Public Sector Outsourcing after the Recession
To read Part 1 of this article, click here
In some ways it could be said that, rather than changing the public-sector playing field altogether, the crisis, downturn and tentative recovery have all contributed to an acceleration of a process that was already underway within much of the Anglophone world prior to the events of late 2008. The major English-speaking economies all - to varying degrees - began introducing transformation programs focusing on efficiencies and savings long before the current stormclouds appeared on the global horizon: shared services and other centralization-type models have become increasingly common as the costs and complexities of obtaining and maintaining the hardware and peoplepower required to provide services at an acceptable level have grown, and the concurrent growth and success of private-sector outsourcing made it more or less inevitable that at some point public organizations would have to follow suit - driven onwards by demands for ever-lower taxes (and, it should be acknowledged, a degree of media scrutiny on government waste which might be seen to reflect as much media organizations’ distaste for "big government" as that of their readers, viewers and listeners).

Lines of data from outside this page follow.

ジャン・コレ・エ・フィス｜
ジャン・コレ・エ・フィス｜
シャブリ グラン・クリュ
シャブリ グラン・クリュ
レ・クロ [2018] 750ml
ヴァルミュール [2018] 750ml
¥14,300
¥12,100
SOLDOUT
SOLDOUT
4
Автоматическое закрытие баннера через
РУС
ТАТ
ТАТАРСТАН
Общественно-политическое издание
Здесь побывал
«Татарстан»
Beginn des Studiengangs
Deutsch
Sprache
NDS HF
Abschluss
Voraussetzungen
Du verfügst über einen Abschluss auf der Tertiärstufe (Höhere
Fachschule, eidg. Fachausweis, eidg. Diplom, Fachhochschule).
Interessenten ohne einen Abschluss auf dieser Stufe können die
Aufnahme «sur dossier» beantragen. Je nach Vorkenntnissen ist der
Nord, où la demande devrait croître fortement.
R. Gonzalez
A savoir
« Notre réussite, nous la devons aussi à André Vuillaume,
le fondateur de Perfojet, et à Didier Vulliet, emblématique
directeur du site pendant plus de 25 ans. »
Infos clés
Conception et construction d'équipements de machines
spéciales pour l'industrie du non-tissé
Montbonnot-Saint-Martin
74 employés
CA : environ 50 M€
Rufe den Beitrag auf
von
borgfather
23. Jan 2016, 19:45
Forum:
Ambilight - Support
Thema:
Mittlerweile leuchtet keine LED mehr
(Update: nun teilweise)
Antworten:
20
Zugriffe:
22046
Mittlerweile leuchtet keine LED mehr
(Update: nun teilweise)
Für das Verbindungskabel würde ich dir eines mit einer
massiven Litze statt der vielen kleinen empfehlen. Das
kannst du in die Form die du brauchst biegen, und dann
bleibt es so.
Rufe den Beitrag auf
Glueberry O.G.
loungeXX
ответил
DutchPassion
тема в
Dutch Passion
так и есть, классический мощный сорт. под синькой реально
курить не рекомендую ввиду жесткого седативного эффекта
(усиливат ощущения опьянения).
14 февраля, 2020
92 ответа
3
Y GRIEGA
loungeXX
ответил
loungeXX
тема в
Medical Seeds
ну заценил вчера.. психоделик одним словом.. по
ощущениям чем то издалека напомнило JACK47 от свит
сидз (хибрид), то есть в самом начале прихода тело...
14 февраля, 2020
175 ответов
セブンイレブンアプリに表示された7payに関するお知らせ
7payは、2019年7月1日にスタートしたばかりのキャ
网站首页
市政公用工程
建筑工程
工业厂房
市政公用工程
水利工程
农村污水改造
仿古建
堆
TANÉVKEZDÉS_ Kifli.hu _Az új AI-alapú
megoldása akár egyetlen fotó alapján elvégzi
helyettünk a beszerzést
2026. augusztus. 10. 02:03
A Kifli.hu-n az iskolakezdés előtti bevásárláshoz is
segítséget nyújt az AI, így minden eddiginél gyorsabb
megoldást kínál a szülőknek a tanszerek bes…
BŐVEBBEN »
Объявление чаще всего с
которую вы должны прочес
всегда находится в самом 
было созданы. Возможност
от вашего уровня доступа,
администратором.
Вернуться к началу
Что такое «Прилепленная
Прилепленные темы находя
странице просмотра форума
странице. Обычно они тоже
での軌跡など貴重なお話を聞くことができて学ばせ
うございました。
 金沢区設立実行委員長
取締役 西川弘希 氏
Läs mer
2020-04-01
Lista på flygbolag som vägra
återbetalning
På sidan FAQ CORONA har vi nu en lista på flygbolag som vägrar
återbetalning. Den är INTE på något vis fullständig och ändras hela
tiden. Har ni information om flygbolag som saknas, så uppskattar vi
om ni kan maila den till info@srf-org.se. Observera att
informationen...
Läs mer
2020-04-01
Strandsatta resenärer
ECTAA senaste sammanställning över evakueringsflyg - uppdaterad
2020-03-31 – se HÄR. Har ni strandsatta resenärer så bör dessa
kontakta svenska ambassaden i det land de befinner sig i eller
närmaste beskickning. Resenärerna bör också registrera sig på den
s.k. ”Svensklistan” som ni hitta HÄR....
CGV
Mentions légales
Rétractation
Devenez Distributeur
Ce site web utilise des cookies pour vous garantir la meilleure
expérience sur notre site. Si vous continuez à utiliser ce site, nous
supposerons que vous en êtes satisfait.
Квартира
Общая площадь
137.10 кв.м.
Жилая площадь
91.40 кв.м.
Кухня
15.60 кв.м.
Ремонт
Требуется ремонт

As well as in the cases of the US and UK discussed in Part 1, citizens of Canada and Australia in particular have seen an increased focus on outsourcing coming to compliment increasingly effective and innovative state-run shared services organizations over recent years - a development which should of course be viewed alongside the increased fluidity of professional movement at a managerial level between public and private sectors which has characterized the past couple of decades, and which has understandably resulted in a greater inter-sector exchange of ideas, and consequently the growing adoption of private-sector methodologies and mentalities by members of civil services which previously might have been rather resistant to such change.
If these trends could be said to have run, generally speaking, throughout the major English-speaking economies since long before the crisis, it should not be assumed that developments in these economies should continue to trend in the same direction in the years to come. First and foremost, the economic outlooks for each country vary as significantly as do their political spectra - and as a result the options open to their respective governments also differ. As discussed in Part 1, in the UK - judged by the IMF the major economy likely to be hit hardest by the recession - the state coffers are looking threadbare at best and it’s now pretty much a given that the proportion of government spending going on outsourcing projects will increase as that spending decreases (especially given both major political parties’ commitment to maintain frontline spending on the country’s National Health Service - the single biggest slice of the state budget). Frankly, the British government doesn’t really have too many more strings to its bow if it wishes to avoid savage tax hikes to go alongside its already unpopular asset-sale proposals.
Likewise, while the US is able to draw on its position as the owner of the world’s leading economy and primary reserve currency, the staggering size of its budget deficit and the increasing discontent rumbling across the country (fuelled by a resurgent Republican Party that considers almost every type of public spending to be anathema) mean that although the government has somewhat more room to manoeuver than its British equivalent we’re almost certain to see a boost in outsourcing of back-office services from public to private sector at both state and federal level - with, presumably, the caveat that jobs will remain on US soil.
The point here is that in both countries what began out of a combination of ideology and opportunity is now likely to continue out of necessity. But what of economies where this is not the case? With a healthy state surplus, Australia, for example, enjoys public finances immeasurably more rosy than those in either the UK or US; furthermore, despite having seen its financial sector hit very hard by the downturn, the country’s economy performed comparatively very well last year thanks to its commodities-heavy composition and a coherent and robust stimulus package. Clearly, this suggests that any increased focus on outsourcing during the first part of the recovery will be more a matter of volition on the part of the government, rather than coercion by either economic reality or political pressure from the people; while very few Australians would maintain that there is no waste whatsoever within their government, it’s to be assumed that few too would aggressively demand their government hand over services en masse to external providers at a time when state finances are so (comparatively) stellar.
The position enjoyed by the Australian government is doubly healthy when one considers the value of the Keynesian safety net formed by a balanced budget or budget surplus: should the national economy take a nosedive in the near future (as indeed some analysts are predicting despite last year’s growth) the state has retained the ability to plough capital back into development projects to kickstart growth at the grass roots, whereas in certain other economies this option has now been exhausted.
This is indeed a huge benefit both to the government and to the Australian outsourcing industry: while what happens when Keynesian economics crashes into the outsourcing model has yet to be tested in practice, it’s unlikely to result in a pretty picture since in many ways the two concepts are quite opposite - the focus on efficiencies and savings (and headcount-reduction) which so characterizes outsourcing is hardly compatible with the Keynesian idea of injecting capital (even capital a government doesn’t have) into an economy effectively to boost "headcount" in the form of national employment. Creating a stimulus by handing money to private firms which will cut jobs from public services probably isn’t the smartest option on the table, regardless of the long-term benefits of such a step.
Of course, the global economy was pulled back from the brink by state-intervention stimulus packages which to many represented a return to fashion of Keynesian thinking; what impact this resurgence, if it continues, will have on public-sector outsourcing over the next few years is sure to be one of the critical issues affecting the space in that time, and the answer will be very different in economies like Australia from what it will be in more budgetarily straitened nations like the UK.